In vehicular edge computing (VEC), high vehicle mobility leads to short roadside unit (RSU) residence times, causing task offloading to frequently miss deadlines—resulting in high task drop rates and excessive latency. To address this, this paper proposes an online task offloading framework based on deep reinforcement learning (DRL). It innovatively integrates the Deep Q-Network (DQN) into dynamic vehicular environments and jointly models communication and computation delays to enable end-to-end low-latency decision-making. Compared with conventional particle swarm optimization (PSO), the proposed method reduces execution time by 99.2%, decreases task drop rate by 2.5%, and lowers end-to-end latency by 18.6%. Experimental results demonstrate DQN’s superior real-time responsiveness, robustness against environmental dynamics, and scheduling efficiency. The framework provides a scalable, DRL-based solution for intelligent task offloading in mobile edge computing scenarios.

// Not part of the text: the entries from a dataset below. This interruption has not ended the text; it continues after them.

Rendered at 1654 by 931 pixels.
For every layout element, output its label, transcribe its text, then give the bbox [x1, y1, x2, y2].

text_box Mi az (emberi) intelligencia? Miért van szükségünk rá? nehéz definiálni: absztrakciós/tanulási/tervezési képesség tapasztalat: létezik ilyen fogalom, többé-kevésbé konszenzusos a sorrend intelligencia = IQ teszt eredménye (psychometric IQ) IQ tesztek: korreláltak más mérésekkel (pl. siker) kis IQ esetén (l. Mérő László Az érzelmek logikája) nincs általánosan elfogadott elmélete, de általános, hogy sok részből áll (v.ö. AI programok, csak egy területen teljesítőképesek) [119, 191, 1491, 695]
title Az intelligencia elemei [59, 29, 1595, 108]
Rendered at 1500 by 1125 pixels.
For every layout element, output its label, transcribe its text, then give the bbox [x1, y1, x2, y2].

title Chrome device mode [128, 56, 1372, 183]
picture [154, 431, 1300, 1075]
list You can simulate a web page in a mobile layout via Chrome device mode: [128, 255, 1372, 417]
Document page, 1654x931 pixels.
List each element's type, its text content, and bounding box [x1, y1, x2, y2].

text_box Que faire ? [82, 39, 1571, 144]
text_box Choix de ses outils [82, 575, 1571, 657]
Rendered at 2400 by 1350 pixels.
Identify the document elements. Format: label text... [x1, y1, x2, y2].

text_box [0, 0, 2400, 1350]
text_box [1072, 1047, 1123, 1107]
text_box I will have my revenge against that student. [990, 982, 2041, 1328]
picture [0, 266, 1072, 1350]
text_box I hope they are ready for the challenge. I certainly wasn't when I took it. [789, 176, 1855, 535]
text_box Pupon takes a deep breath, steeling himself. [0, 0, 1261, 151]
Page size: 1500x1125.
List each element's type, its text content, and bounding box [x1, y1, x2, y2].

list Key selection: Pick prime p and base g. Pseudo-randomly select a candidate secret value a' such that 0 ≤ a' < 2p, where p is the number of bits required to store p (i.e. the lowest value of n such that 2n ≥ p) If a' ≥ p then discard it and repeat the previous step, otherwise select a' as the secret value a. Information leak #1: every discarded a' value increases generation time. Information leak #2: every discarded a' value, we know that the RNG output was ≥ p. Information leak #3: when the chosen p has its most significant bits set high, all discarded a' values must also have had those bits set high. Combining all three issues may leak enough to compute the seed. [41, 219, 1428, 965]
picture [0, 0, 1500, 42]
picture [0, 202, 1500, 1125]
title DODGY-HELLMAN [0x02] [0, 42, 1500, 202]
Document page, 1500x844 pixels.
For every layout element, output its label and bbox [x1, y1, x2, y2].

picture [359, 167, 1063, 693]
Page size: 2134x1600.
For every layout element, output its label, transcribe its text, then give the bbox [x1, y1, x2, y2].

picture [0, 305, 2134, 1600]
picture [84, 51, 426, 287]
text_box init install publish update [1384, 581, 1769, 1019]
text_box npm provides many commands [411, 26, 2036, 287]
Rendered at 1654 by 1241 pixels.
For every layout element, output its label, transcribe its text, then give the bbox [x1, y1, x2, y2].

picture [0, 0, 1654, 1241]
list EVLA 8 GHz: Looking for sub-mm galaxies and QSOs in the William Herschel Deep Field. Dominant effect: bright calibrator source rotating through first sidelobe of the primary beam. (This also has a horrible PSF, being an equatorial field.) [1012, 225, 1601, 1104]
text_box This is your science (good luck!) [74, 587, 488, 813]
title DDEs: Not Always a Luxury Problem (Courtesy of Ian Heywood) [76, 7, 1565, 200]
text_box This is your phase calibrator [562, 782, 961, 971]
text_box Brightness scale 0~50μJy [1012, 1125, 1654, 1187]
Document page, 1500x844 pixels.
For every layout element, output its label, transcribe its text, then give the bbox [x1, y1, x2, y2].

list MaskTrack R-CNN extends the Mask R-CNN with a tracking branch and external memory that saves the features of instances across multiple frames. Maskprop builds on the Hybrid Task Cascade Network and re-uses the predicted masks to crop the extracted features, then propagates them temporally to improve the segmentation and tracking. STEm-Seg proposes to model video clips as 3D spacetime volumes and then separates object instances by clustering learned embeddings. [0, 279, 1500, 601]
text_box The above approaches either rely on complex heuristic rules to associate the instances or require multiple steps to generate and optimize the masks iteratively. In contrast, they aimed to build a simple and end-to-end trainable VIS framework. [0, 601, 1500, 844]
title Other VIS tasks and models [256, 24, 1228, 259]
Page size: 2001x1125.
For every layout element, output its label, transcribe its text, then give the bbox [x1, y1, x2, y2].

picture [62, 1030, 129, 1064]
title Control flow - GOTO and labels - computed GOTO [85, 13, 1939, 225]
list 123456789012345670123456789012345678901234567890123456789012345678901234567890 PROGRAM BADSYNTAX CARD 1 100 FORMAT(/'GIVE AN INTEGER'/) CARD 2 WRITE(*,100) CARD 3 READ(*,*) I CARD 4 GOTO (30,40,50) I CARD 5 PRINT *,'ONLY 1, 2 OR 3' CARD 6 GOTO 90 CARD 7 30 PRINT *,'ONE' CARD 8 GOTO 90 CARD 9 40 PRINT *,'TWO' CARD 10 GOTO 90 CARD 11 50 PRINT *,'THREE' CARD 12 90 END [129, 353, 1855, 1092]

Vehicular Mobile Edge Computing (VEC) drives the future by enabling low-latency, high-efficiency data processing at the very edge of vehicular networks. This drives innovation in key areas such as autonomous driving, intelligent transportation systems, and real-time analytics. Despite its potential, VEC faces significant challenges, particularly in adhering to strict task offloading deadlines, as vehicles remain within the coverage area of Roadside Units (RSUs) for only brief periods. To tackle this challenge, this paper evaluates the performance boundaries of task processing by initially establishing a theoretical limit using Particle Swarm Optimization (PSO) in a static environment. To address more dynamic and practical scenarios, PSO, Deep Q-Network (DQN), and Proximal Policy Optimization (PPO) models are implemented in an online setting. The objective is to minimize dropped tasks and reduce end-to-end (E2E) latency, covering both communication and computation delays. Experimental results demonstrate that the DQN model considerably surpasses the dynamic PSO approach, achieving a 99.2% reduction in execution time. Furthermore, It leads to a reduction in dropped tasks by 2.5% relative to dynamic PSO and achieves 18.6% lower E2E latency, highlighting the effectiveness of Deep Reinforcement Learning (DRL) in enabling scalable and efficient task management for VEC systems.